Common Ground


“To anyone who has spent a winter in the north…the first hint of spring is a major event….to appreciate it, you must wait for it for a long time, hope and dream about it, and go through considerable enduring.”

Sigurd Olson, The Singing Wilderness

Just before what I hope was the last snowstorm of the year I looked out and saw a deer in the vegetable garden. She was grazing on what was left of last year’s kale. And she wasn’t alone; she had a few friends with her. After she finished eating the kale right to the ground, she gracefully jumped the fence and headed for the bush. This answered the question once and for all about whether the fence is useful or decorative.

The deer are welcome to the kale. It was tough as old boots in last year’s heat and I don’t think I’ll plant any this year. Far better for greens is spinach. You can’t go wrong with Longstanding Bloomsdale, Sardinia or Tyee. Of course spinach bolts once it gets hot (unlike kale) but for my money tastes a lot better than kale. You can easily extend your spinach season into July with a shade cloth.

Swiss chard is another green that I have had good luck with even in the heat. Red chard is pretty in the garden but any variety will do.

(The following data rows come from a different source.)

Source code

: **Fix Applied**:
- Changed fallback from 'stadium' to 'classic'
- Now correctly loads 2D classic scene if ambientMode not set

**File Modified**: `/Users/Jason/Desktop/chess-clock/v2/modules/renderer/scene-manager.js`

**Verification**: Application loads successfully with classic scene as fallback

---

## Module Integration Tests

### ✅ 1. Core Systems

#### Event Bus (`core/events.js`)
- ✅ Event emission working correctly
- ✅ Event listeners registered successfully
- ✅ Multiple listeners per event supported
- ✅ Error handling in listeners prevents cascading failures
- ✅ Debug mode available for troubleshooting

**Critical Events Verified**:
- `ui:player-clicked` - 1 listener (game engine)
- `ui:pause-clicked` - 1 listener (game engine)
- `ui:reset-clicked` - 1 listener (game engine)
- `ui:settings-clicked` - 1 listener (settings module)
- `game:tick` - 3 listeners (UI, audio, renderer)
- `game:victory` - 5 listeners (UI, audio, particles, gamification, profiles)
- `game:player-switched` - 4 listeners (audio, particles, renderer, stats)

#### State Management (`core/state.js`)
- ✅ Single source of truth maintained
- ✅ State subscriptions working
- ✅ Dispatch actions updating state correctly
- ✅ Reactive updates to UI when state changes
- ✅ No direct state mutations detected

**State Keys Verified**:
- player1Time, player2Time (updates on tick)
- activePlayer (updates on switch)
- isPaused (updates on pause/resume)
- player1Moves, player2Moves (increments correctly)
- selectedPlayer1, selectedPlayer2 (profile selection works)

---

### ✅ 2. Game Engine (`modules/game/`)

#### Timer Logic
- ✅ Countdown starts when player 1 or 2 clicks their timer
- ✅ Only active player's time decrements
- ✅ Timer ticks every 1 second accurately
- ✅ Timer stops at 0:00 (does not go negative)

Arugula grew well here all last summer in spite of the drought conditions. It does flower once it gets hot but it doesn’t mind being cut back and will grow again. The taste of the leaves gets hotter as the season goes on. But presumably if you are growing it in the first place the peppery taste doesn’t bother you.

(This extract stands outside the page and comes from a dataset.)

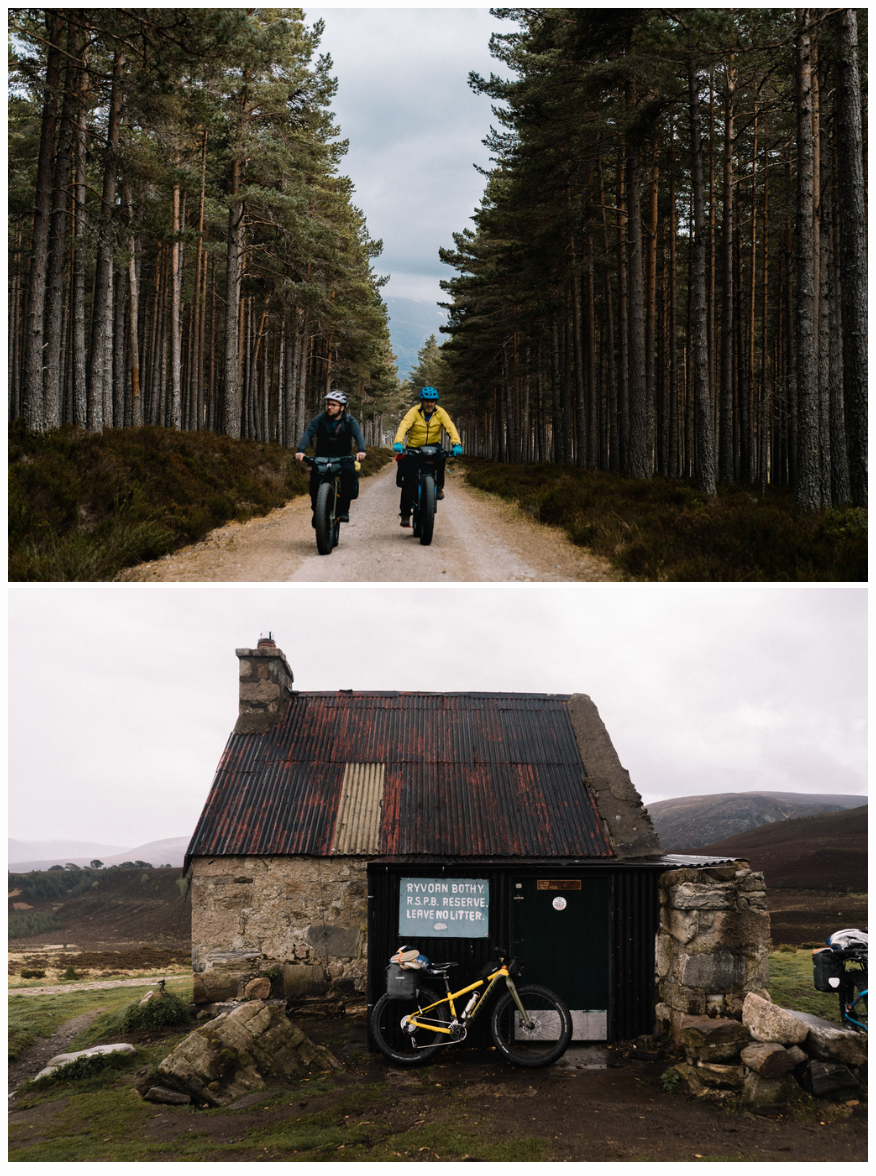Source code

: ![Bikepacking fatbike en Écosse avec mon père](images/BikepackingFatbikeEcosse_DJISUPERTRAMP_25.jpg)
![Bikepacking fatbike en Écosse avec mon père](images/BikepackingFatbikeEcosse_DJISUPERTRAMP_40.jpg)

The presence of several deer might not bode well for the snow peas I intend to plant as soon as the ground is workable. The sandy soil here is ready for cold weather crops as soon as I can walk on it and not leave a deep footprint.

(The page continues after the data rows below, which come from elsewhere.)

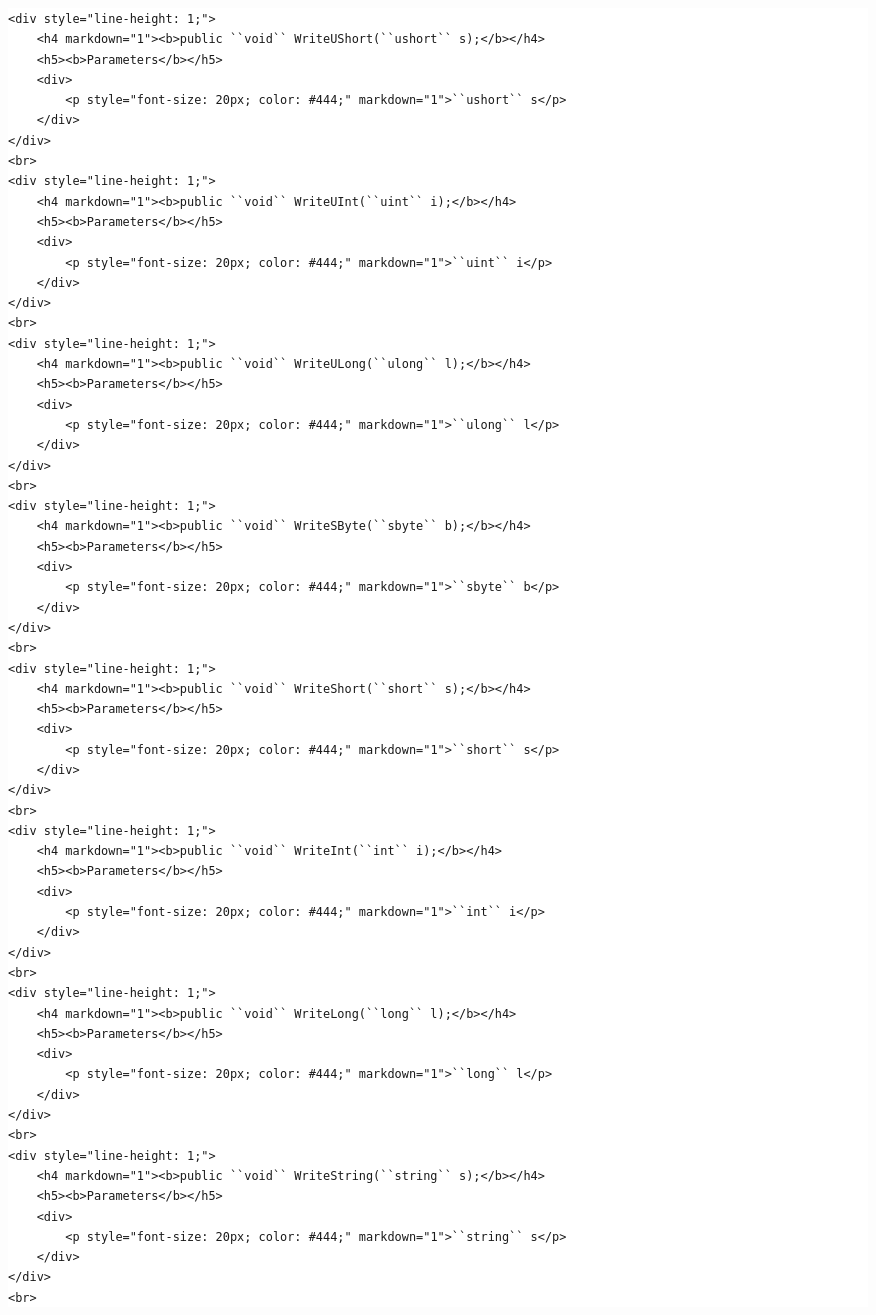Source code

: 	<div style="line-height: 1;">
		<h4 markdown="1"><b>public ``void`` WriteUShort(``ushort`` s);</b></h4>
		<h5><b>Parameters</b></h5>
		<div>
			<p style="font-size: 20px; color: #444;" markdown="1">``ushort`` s</p>
		</div>
	</div>
	<br>
	<div style="line-height: 1;">
		<h4 markdown="1"><b>public ``void`` WriteUInt(``uint`` i);</b></h4>
		<h5><b>Parameters</b></h5>
		<div>
			<p style="font-size: 20px; color: #444;" markdown="1">``uint`` i</p>
		</div>
	</div>
	<br>
	<div style="line-height: 1;">
		<h4 markdown="1"><b>public ``void`` WriteULong(``ulong`` l);</b></h4>
		<h5><b>Parameters</b></h5>
		<div>
			<p style="font-size: 20px; color: #444;" markdown="1">``ulong`` l</p>
		</div>
	</div>
	<br>
	<div style="line-height: 1;">
		<h4 markdown="1"><b>public ``void`` WriteSByte(``sbyte`` b);</b></h4>
		<h5><b>Parameters</b></h5>
		<div>
			<p style="font-size: 20px; color: #444;" markdown="1">``sbyte`` b</p>
		</div>
	</div>
	<br>
	<div style="line-height: 1;">
		<h4 markdown="1"><b>public ``void`` WriteShort(``short`` s);</b></h4>
		<h5><b>Parameters</b></h5>
		<div>
			<p style="font-size: 20px; color: #444;" markdown="1">``short`` s</p>
		</div>
	</div>
	<br>
	<div style="line-height: 1;">
		<h4 markdown="1"><b>public ``void`` WriteInt(``int`` i);</b></h4>
		<h5><b>Parameters</b></h5>
		<div>
			<p style="font-size: 20px; color: #444;" markdown="1">``int`` i</p>
		</div>
	</div>
	<br>
	<div style="line-height: 1;">
		<h4 markdown="1"><b>public ``void`` WriteLong(``long`` l);</b></h4>
		<h5><b>Parameters</b></h5>
		<div>
			<p style="font-size: 20px; color: #444;" markdown="1">``long`` l</p>
		</div>
	</div>
	<br>
	<div style="line-height: 1;">
		<h4 markdown="1"><b>public ``void`` WriteString(``string`` s);</b></h4>
		<h5><b>Parameters</b></h5>
		<div>
			<p style="font-size: 20px; color: #444;" markdown="1">``string`` s</p>
		</div>
	</div>
	<br>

I always plant old reliable Oregon Giant and will try a new one this year, the yellow podded Golden Sweet.

Maybe I’m planting deer food. Best to be optimistic, though, and hope the deer will move on to the neighbours’ gardens.

To support snow peas I use an expandable zig zag metal trellis from Vesey’s. There was a time when I used more picturesque rustic sticks to support them. But now I’m lazier and the trellis is easier and folds flat when not in use.

For pole beans, though, I still use the traditional ten to twelve foot cedar poles cut on the property. They have lasted for years since I store them inside in the winter.

I have been growing a purple pole bean, Carminat, for a few years now. The plant is pretty enough to be used as an ornamental. It has purple flowers and leaves as well as purple podded beans. I discovered one year when I couldn’t face another fresh bean, that Carminat also makes a good dried bean. I just left the pods and harvested the dried beans in the fall.

But I am getting ahead of myself talking about beans which can’t be planted until the end of May. April is the time for planting cold weather vegetables like peas, snow peas and various greens. Plant kale if you must but if deer arrive en masse don’t say you weren’t warned.

Finally, a word about plant names. I have been asked if it’s really necessary to learn the Latin names of plants. In a word yes it is necessary. Some plants have no common name (Calendula springs to mind) and in other cases it avoids confusion.

In his recent book The Secret Life of Trees, Peter Wohlleben incorrectly refers to the spring wildflower Hepatica as a Liverwort. Hepatica comes from the Latin word for liver. But a Liverwort is a bryophyte like mosses and lichens and is completely unrelated to the little spring ephemeral. He should have stuck to its Latin name which is Hepatica. Then it would have been obvious what he was talking about.

Happy long awaited spring. Let’s all get out there and plant those early vegetables.